Neun von zehn KAV-Ärzten (86 Prozent) gaben an, Nachtdienste zu leisten, bei anderen Krankenanstalten waren es nur drei von vier (74 Prozent). Brisant: 27 Prozent der KAV-Ärzte gab bei der Umfrage an, mindestens einmal pro Monat – oder öfter – nach den Nachtdiensten im Krankenhaus zu bleiben. Hauptgründe: Dienstübergaben, administrative Tätigkeiten und Patientenversorgung.

"Dramatisch" sei das Bild tagsüber, so Weismüller. Denn: 89 Prozent der KAV-Ärzte und 88 Prozent der Ärzte anderer Spitäler gaben an, nach ihrem geleisteten Tagdienst länger im Krankenhaus zu bleiben.
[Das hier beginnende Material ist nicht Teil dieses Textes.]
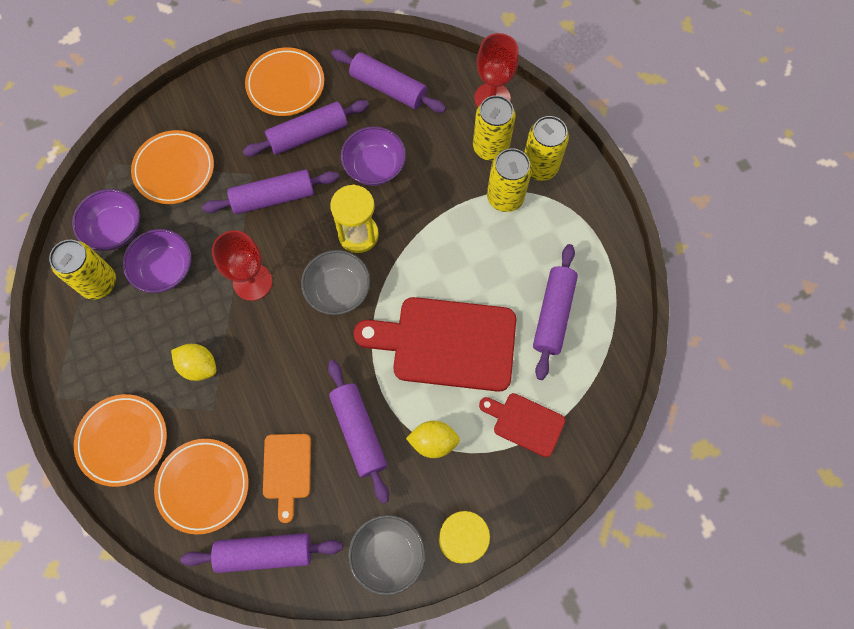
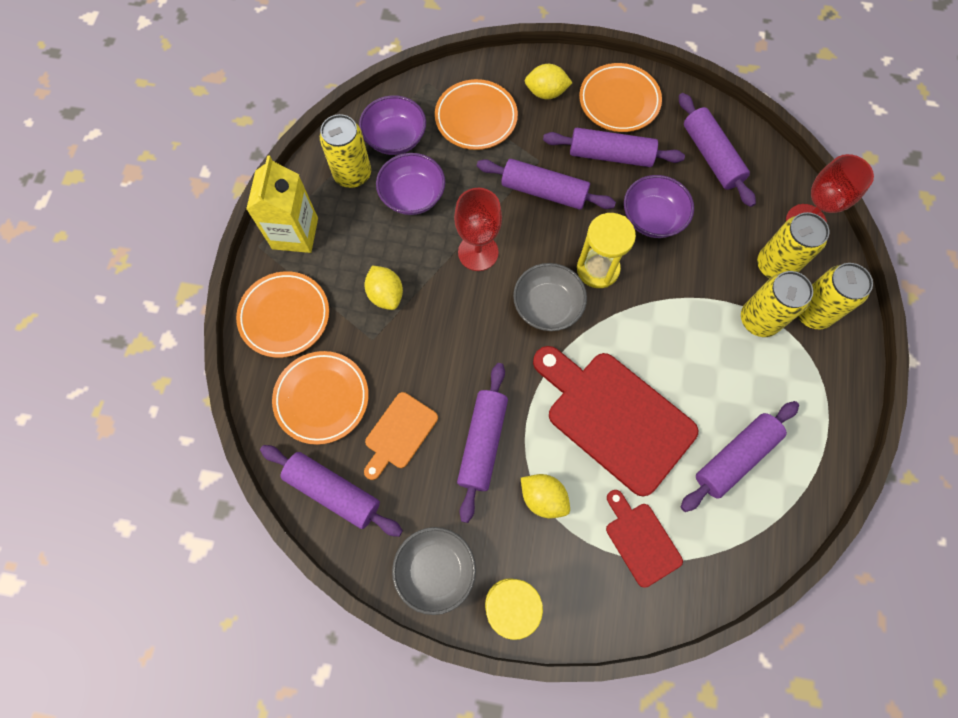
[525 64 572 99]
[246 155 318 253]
Mehr als ein Viertel der KAV-Ärzte (27 Prozent) bleibt mehrmals pro Woche bis zu eine Stunde länger im Dienst. Hauptgründe sind auch hier Patientenversorgung, administrative Tätigkeiten und Dienstübergaben. "Tagsüber sehen wir vor allem das Problem der überlasteten Spitalsambulanzen und das hohe Patientenaufkommen. Es sind einfach zu wenige, um unsere Arbeit ohne Überstunden erledigen zu können", sagt Weismüller.
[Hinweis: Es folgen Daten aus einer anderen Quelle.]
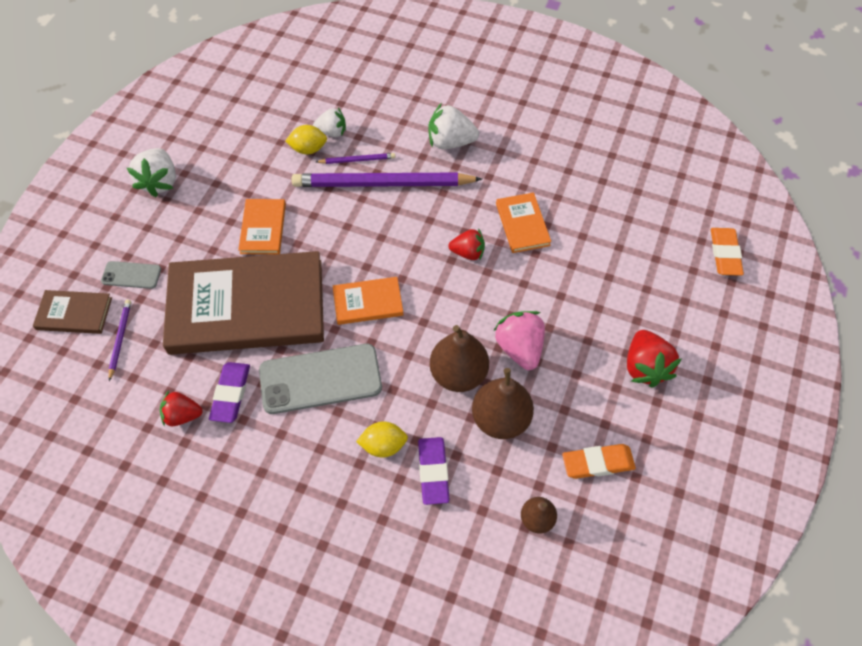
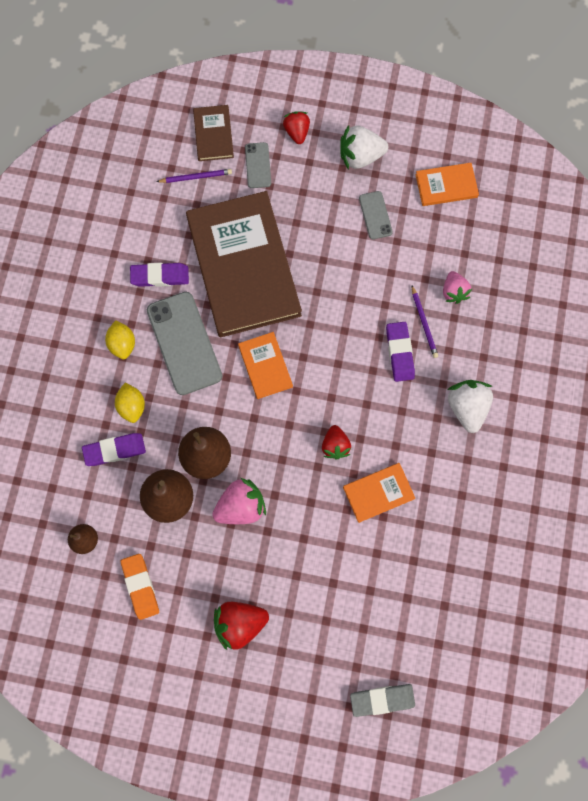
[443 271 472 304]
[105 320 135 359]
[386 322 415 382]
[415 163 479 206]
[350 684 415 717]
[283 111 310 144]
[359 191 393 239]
Kritik an Überstunden ohne Aufzeichnung

"Rund ein Viertel aller Ärzte macht gratis Überstunden", erläutert Weismüller. Wenn man mit durchschnittlich sechs Überstunden in der Woche rechne, käme man auf 120 Vollzeit-Äquivalente, die fehlen. "Damit werden 120 Ärzte dadurch ersetzt, dass gratis Überstunden gemacht werden", argumentiert Weismüller. Der Unterschied: Früher arbeitete der durchschnittliche Arzt länger, "jetzt ist es illegal, nach 25 Stunden Nachtdienst länger zu bleiben".

Jeder fünfte Arzt (19 Prozent) gab bei der Umfrage an, Überstunden nicht aufzuzeichnen, weil das "ihr Vorgesetzter erwartet" (16 Prozent) oder weil "ihr Vorgesetzter die Aufzeichnung von Überstunden verbietet" (3 Prozent). Und: Für 26 Prozent ist laut Umfrage nicht klar geregelt, ob sie für bestimmte Arbeiten Überstunden aufschreiben dürfen. "Das muss sich dringend ändern. Dieses offenbar absichtliche Drängen von Kollegen in die Illegalität ist untragbar", stellt Weismüller klar.
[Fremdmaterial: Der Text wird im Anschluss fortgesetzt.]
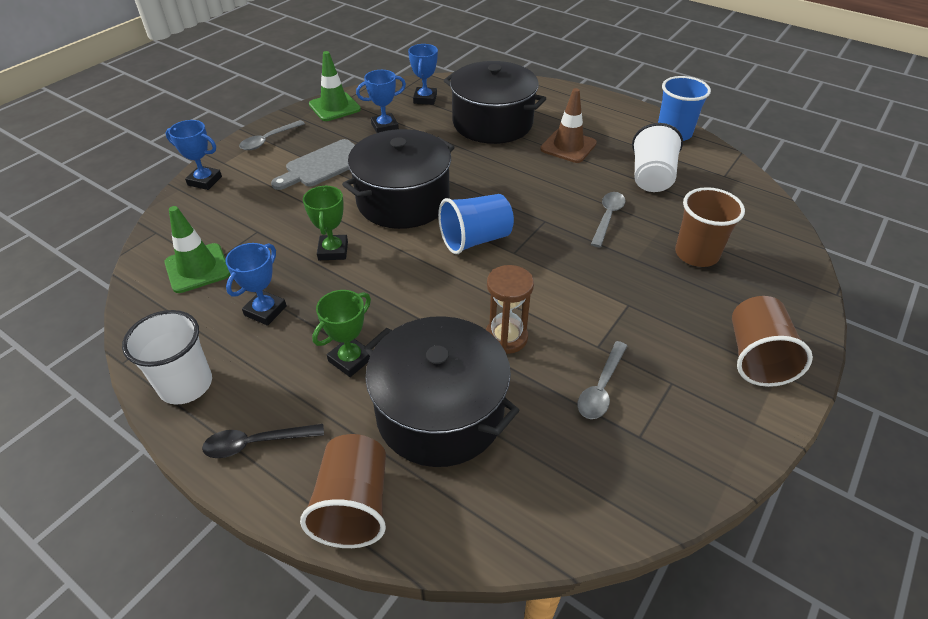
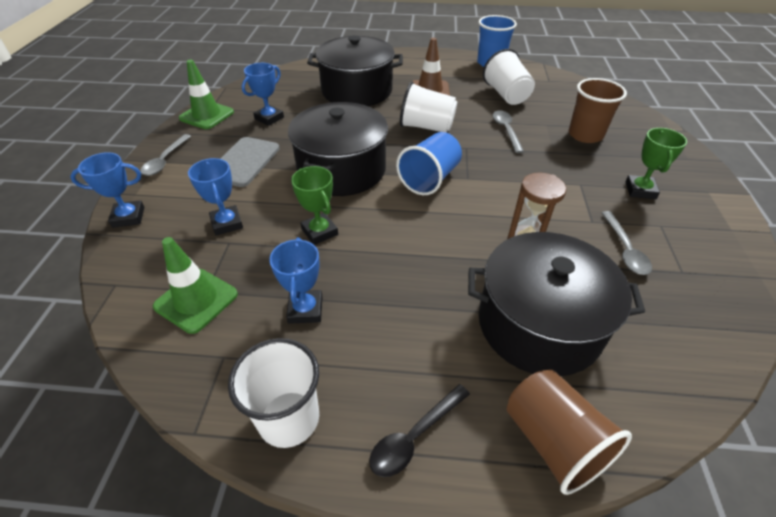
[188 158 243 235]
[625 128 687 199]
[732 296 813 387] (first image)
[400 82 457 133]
Ärztekammer: Mindestens 120 Spitalsärzte fehlen

Für Weismüller ist klar: "Wir brauchen mindestens 120 Ärzte, um das Problem der Gratis-Überstunden zu beseitigen – und das illegale Weiterarbeiten nach 25-Stunden-Diensten." Die kürzere Normalarbeitszeit führe zu Arbeitsverdichtung, längeren Wartezeiten und Gratis-Überstunden. Der administrative Aufwand "muss gesenkt werden", so Weismüller. Eine weitere Forderung der Ärztekammer: "Die zentralen Notaufnahmen müssen schleunigst umgesetzt werden", so Weismüller. Denn: "Restlos überfüllte Spitalsambulanzen werden zum Problem."

KAV: "Derzeit laufen Projekte zur Verbesserung der Arbeitsabläufe"

Man nehme die Umfrage "sehr ernst", heißt es vom KAV. Generell seien die Mitarbeiter "verpflichtet, ihre Arbeitszeiterfassung korrekt zu führen". Und: "Hinweisen auf Verletzungen des Arbeitszeitgesetzes wird in jedem konkreten Fall nachgegangen."

Im Bereich der Arbeitsorganisation "laufen derzeit Projekte zur Verbesserung und Optimierung der Arbeitsabläufe", so der KAV. Für die Einführung der Rufbereitschaft "laufen im KAV die Vorbereitungen zu einem Pilotprojekt". Und: Der Ausbau der Zentralen Notaufnahmen habe im KAV hohe Priorität und "ist im Laufen". Über Zentrale Notaufnahmen werden dann Patienten, die ohne Termin in ein Krankenhaus kommen, an einer Stelle versorgt. (gem)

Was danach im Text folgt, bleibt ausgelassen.